[Information]
○ ○ ○ ○ ○

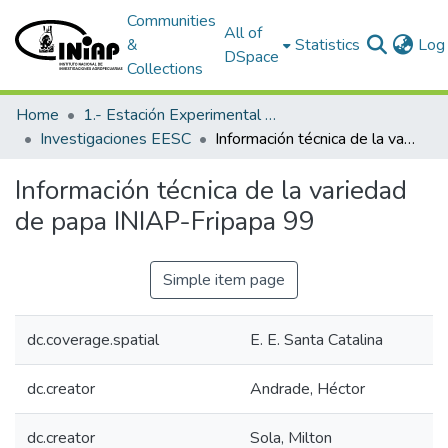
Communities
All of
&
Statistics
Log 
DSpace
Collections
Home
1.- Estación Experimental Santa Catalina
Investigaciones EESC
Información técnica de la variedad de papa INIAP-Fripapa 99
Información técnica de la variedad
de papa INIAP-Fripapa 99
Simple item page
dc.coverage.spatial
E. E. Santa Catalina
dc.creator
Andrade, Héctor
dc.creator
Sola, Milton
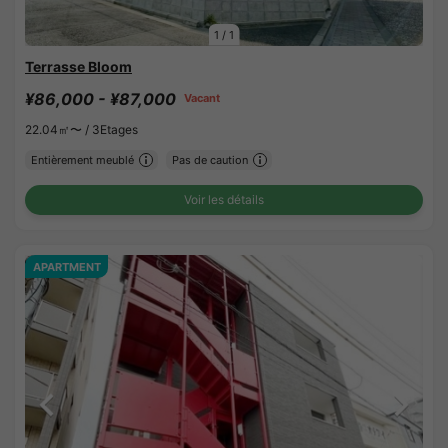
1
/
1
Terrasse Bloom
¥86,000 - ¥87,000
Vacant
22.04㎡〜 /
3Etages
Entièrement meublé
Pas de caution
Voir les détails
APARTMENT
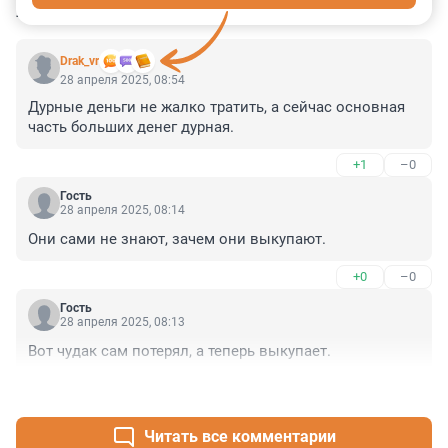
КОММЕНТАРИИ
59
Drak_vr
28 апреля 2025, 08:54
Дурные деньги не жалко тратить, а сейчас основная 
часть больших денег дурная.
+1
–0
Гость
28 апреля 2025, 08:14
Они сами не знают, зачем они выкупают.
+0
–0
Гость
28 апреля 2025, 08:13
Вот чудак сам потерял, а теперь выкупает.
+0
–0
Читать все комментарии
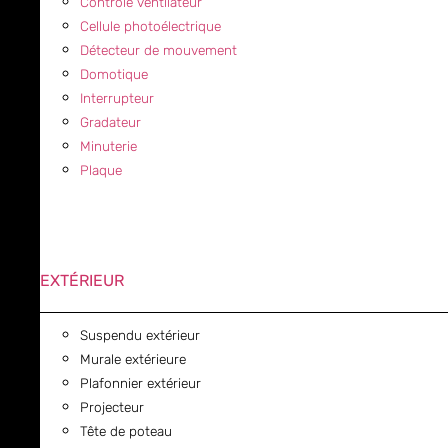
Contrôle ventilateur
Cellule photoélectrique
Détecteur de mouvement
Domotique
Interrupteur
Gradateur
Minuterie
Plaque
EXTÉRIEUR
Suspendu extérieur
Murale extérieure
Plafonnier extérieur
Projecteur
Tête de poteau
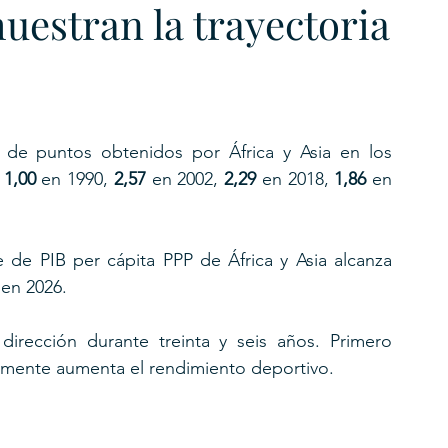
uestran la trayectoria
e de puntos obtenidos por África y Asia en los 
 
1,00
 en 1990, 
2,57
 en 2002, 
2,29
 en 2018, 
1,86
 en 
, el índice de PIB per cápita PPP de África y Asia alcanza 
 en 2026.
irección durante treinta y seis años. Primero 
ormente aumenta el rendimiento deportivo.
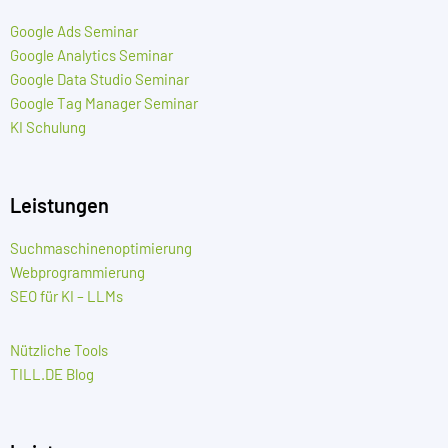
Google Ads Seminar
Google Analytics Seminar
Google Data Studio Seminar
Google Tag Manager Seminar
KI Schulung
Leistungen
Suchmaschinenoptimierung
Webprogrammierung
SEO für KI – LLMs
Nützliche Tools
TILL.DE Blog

○ ○ ○ ○ ○

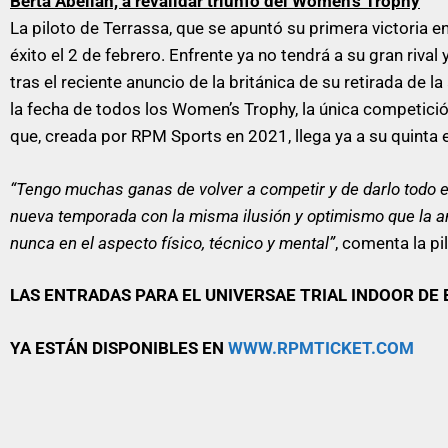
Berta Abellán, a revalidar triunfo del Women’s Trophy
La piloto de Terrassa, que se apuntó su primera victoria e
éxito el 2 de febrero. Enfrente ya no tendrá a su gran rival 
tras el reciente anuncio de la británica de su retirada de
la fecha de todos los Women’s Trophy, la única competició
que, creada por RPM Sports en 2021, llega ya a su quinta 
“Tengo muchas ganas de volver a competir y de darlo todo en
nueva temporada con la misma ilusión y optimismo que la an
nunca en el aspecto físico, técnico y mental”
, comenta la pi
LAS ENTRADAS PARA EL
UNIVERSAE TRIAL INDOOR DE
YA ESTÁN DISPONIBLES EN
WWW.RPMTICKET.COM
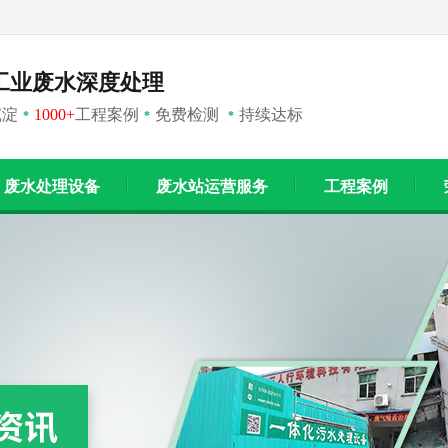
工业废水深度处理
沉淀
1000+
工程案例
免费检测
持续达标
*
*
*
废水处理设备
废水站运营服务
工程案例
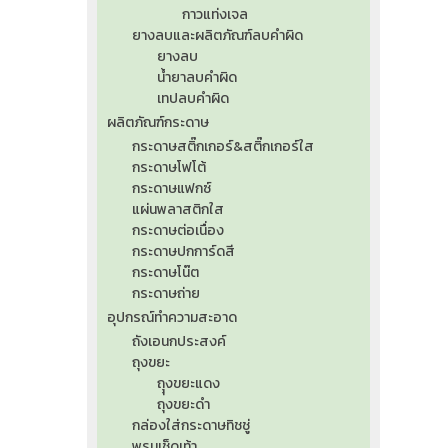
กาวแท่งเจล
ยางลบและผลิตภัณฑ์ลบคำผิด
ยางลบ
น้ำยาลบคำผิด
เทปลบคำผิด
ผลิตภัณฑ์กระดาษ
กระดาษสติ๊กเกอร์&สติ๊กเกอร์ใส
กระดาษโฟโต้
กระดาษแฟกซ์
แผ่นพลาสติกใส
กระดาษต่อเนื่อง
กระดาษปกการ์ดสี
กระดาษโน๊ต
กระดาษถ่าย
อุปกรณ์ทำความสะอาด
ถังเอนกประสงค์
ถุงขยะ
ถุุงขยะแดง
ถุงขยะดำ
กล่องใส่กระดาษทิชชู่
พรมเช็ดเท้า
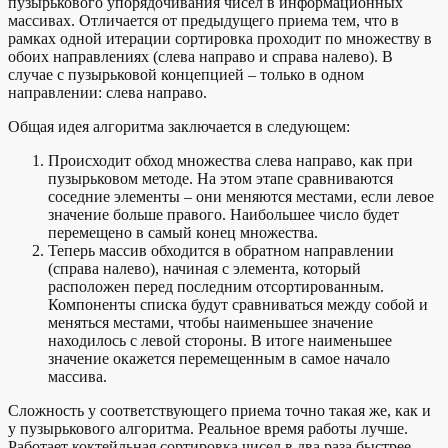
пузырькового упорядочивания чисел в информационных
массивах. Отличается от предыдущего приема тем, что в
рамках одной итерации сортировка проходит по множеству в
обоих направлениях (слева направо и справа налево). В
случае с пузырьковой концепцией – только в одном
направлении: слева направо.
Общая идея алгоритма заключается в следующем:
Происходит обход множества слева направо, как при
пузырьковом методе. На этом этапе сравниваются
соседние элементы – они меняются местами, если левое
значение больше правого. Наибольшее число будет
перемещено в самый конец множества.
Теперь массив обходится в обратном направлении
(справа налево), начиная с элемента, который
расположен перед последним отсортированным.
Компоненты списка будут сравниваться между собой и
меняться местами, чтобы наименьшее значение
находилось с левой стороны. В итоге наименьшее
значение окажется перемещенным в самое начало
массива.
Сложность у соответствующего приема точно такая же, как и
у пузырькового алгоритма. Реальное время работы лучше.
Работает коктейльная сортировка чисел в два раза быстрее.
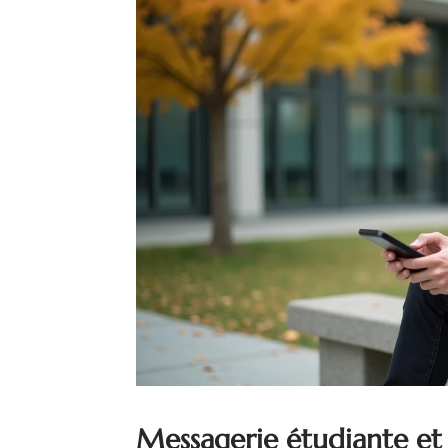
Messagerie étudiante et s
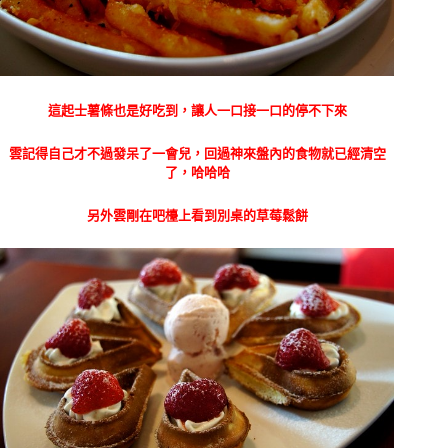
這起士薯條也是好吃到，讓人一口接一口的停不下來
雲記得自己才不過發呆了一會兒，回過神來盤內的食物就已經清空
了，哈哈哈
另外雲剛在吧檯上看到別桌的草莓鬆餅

○ ○ ○ ○ ○

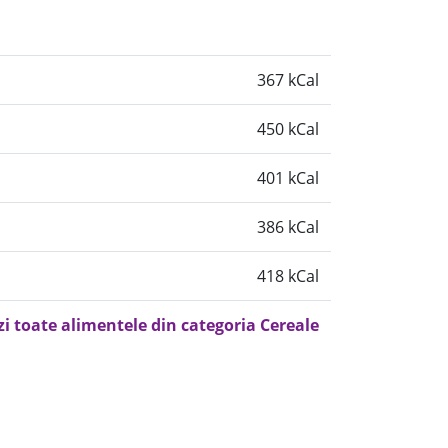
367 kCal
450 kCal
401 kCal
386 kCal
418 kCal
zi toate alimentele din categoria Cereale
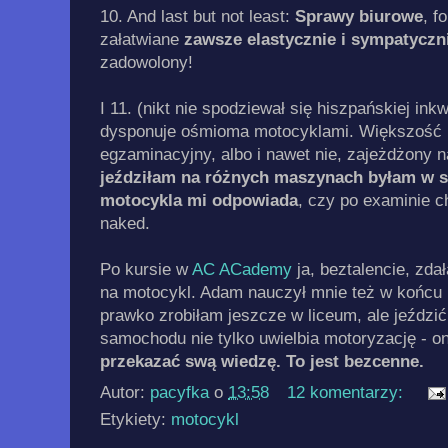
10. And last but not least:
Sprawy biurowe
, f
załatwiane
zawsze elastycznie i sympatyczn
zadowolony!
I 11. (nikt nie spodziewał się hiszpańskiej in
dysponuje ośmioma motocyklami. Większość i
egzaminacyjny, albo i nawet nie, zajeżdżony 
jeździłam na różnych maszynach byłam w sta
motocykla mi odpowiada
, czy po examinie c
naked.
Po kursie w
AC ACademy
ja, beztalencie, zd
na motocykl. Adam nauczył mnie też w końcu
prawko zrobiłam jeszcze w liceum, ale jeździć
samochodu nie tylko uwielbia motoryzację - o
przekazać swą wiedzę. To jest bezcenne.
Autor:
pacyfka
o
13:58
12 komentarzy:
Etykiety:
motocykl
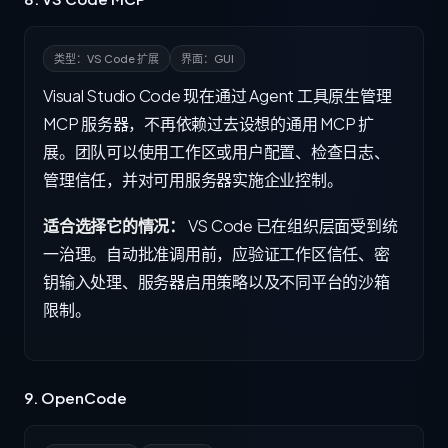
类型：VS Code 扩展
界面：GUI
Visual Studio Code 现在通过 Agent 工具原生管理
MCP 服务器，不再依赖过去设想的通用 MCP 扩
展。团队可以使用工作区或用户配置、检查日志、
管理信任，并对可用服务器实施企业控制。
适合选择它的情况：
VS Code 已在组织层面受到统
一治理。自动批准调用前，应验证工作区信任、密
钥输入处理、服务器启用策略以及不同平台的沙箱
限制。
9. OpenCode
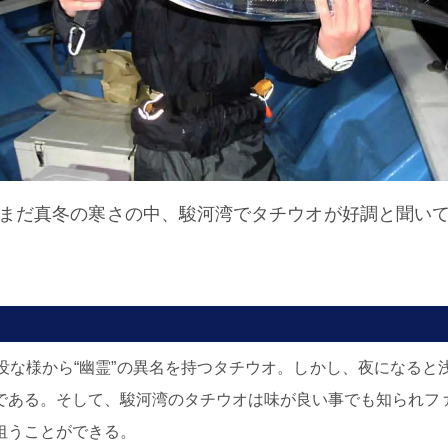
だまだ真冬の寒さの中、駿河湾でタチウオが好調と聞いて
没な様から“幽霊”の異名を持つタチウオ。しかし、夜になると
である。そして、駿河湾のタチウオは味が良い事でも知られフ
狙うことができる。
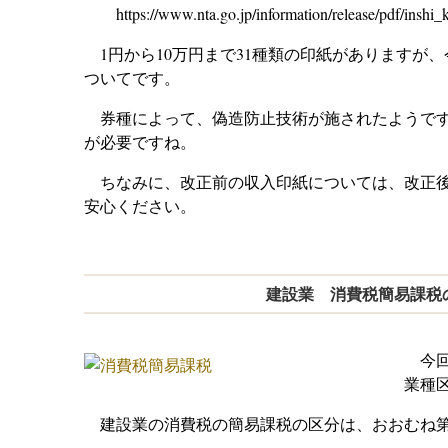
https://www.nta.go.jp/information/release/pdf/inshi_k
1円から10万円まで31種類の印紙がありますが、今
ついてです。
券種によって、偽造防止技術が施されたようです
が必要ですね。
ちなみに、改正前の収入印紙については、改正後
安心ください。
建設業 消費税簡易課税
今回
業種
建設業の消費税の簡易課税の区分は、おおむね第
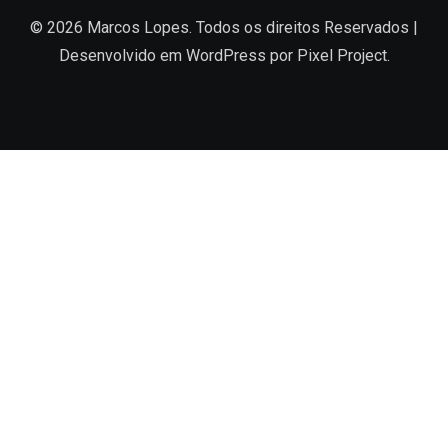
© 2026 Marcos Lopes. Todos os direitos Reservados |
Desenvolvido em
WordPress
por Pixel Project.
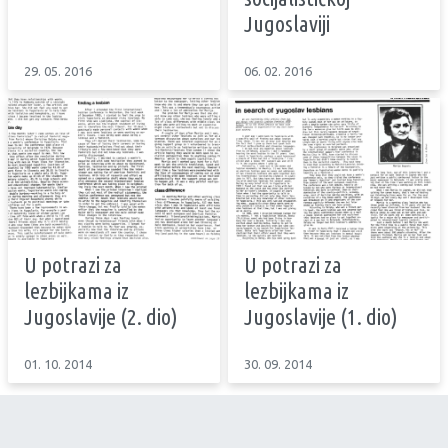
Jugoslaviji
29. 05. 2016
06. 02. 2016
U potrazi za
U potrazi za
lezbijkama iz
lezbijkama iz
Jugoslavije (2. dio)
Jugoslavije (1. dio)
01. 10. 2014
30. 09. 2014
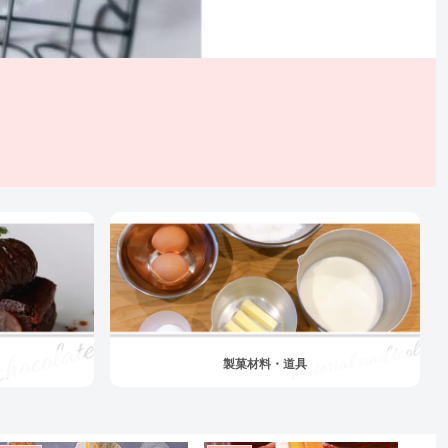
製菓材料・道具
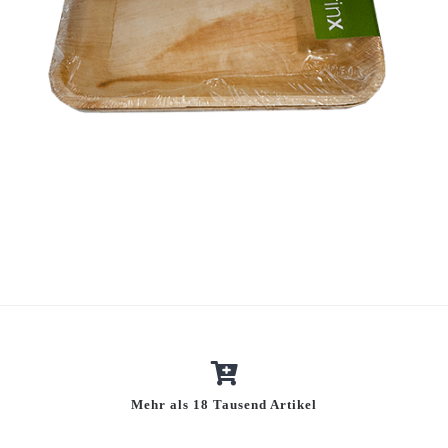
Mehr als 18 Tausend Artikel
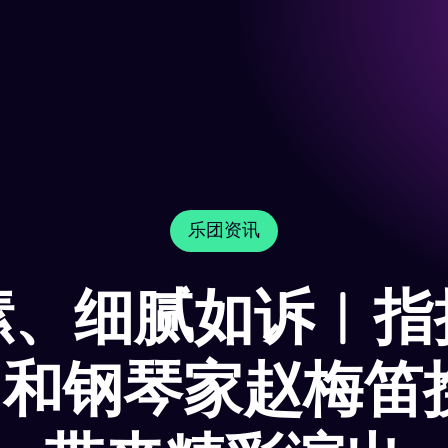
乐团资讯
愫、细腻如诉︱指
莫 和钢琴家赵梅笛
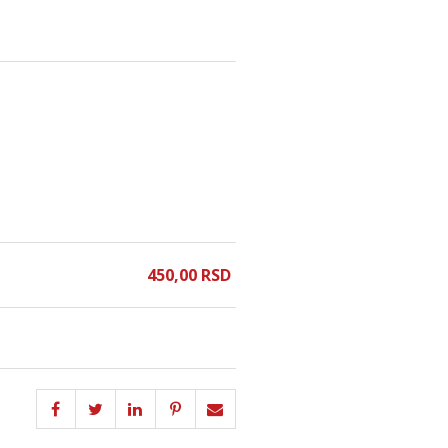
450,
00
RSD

○ ○ ○ ○ ○

[Required action] Starting at the line with "ผลิตภัณฑ์กระดาษ" and finishing at the line with "направлении: слева направо.", copy the material above exactly, both lines included. Nothing else goes in, and no pictures.

[Final answer]
ผลิตภัณฑ์กระดาษ
กระดาษสติ๊กเกอร์&สติ๊กเกอร์ใส
กระดาษโฟโต้
กระดาษแฟกซ์
แผ่นพลาสติกใส
กระดาษต่อเนื่อง
กระดาษปกการ์ดสี
กระดาษโน๊ต
กระดาษถ่าย
อุปกรณ์ทำความสะอาด
ถังเอนกประสงค์
ถุงขยะ
ถุุงขยะแดง
ถุงขยะดำ
กล่องใส่กระดาษทิชชู่
พรมเช็ดเท้า
пузырькового упорядочивания чисел в информационных
массивах. Отличается от предыдущего приема тем, что в
рамках одной итерации сортировка проходит по множеству в
обоих направлениях (слева направо и справа налево). В
случае с пузырьковой концепцией – только в одном
направлении: слева направо.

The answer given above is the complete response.